# MATERIALS PROVIDED
——

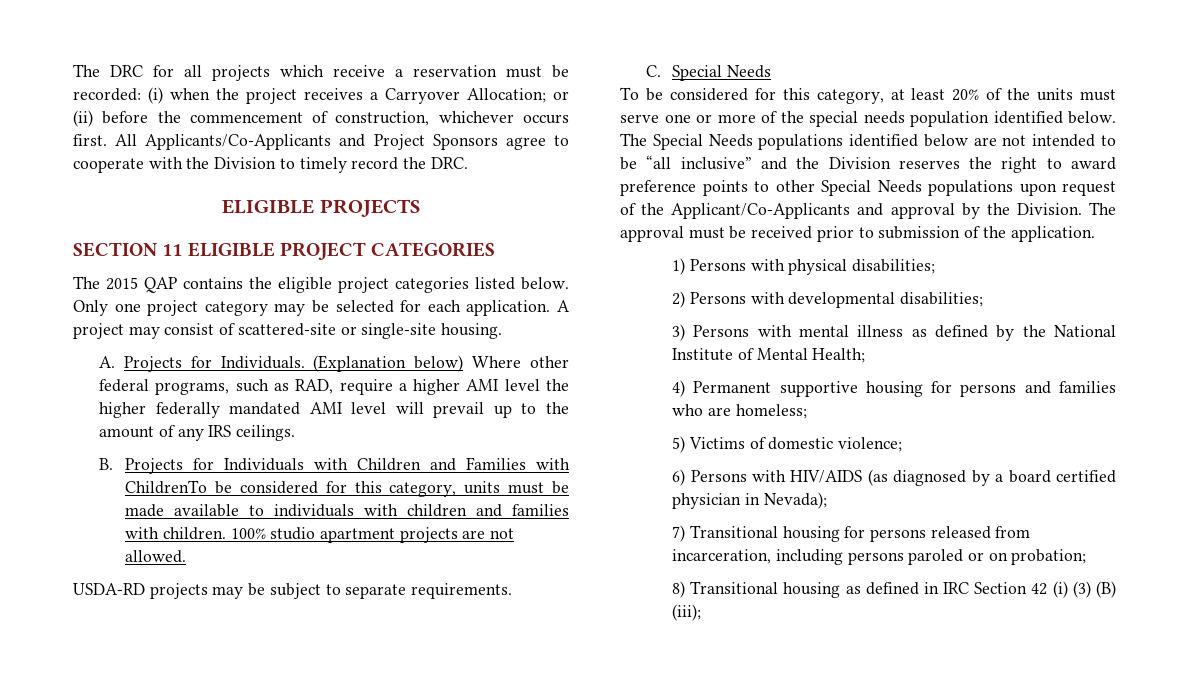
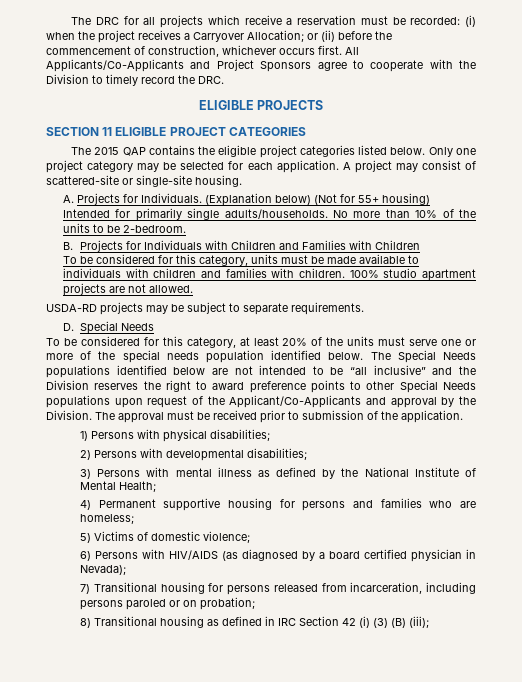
[472,356,569,368] [99,379,569,395] [99,402,570,418] [99,425,295,441] Where other federal programs, such as RAD, require a higher AMI level the higher federally mandated AMI level will prevail up to the amount of any IRS ceilings. -> [314,193,431,205] [63,208,476,221] [63,223,187,233] (Not for 55+ housing) Intended for primarily single adults/households. No more than 10% of the units to be 2-bedroom.
[125,480,208,494] ChildrenTo -> [375,240,421,250] [63,256,78,264] Children // To
[646,65,662,77] C. -> [63,323,75,331] D.

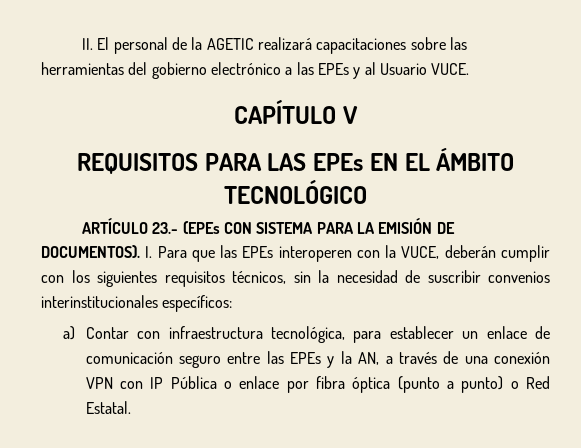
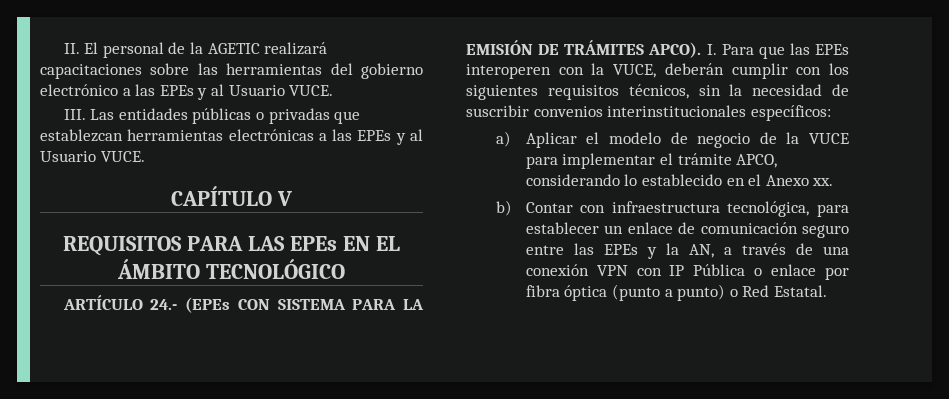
(470, 69) none -> [63,108,361,124] [40,129,423,145] [40,151,145,162] // III. Las entidades públicas o privadas que establezcan herramientas electrónicas a las EPEs y al Usuario VUCE.
[152,222,179,234] 23.- -> [150,299,178,310] 24.-
[41,245,140,258] DOCUMENTOS). -> [564,40,702,58] TRÁMITES APCO).
(76, 333) none -> [525,132,849,148] [525,153,778,169] [525,174,834,186] [495,200,512,216] Aplicar el modelo de negocio de la VUCE para implementar el trámite APCO, considerando lo establecido en el Anexo xx. // b)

——

# TASK GOAL
Go through the data above and return each line containing the string "VUCE".

# PROBLEM SOLUTION
(470, 69) none -> [63,108,361,124] [40,129,423,145] [40,151,145,162] // III. Las entidades públicas o privadas que establezcan herramientas electrónicas a las EPEs y al Usuario VUCE.
(76, 333) none -> [525,132,849,148] [525,153,778,169] [525,174,834,186] [495,200,512,216] Aplicar el modelo de negocio de la VUCE para implementar el trámite APCO, considerando lo establecido en el Anexo xx. // b)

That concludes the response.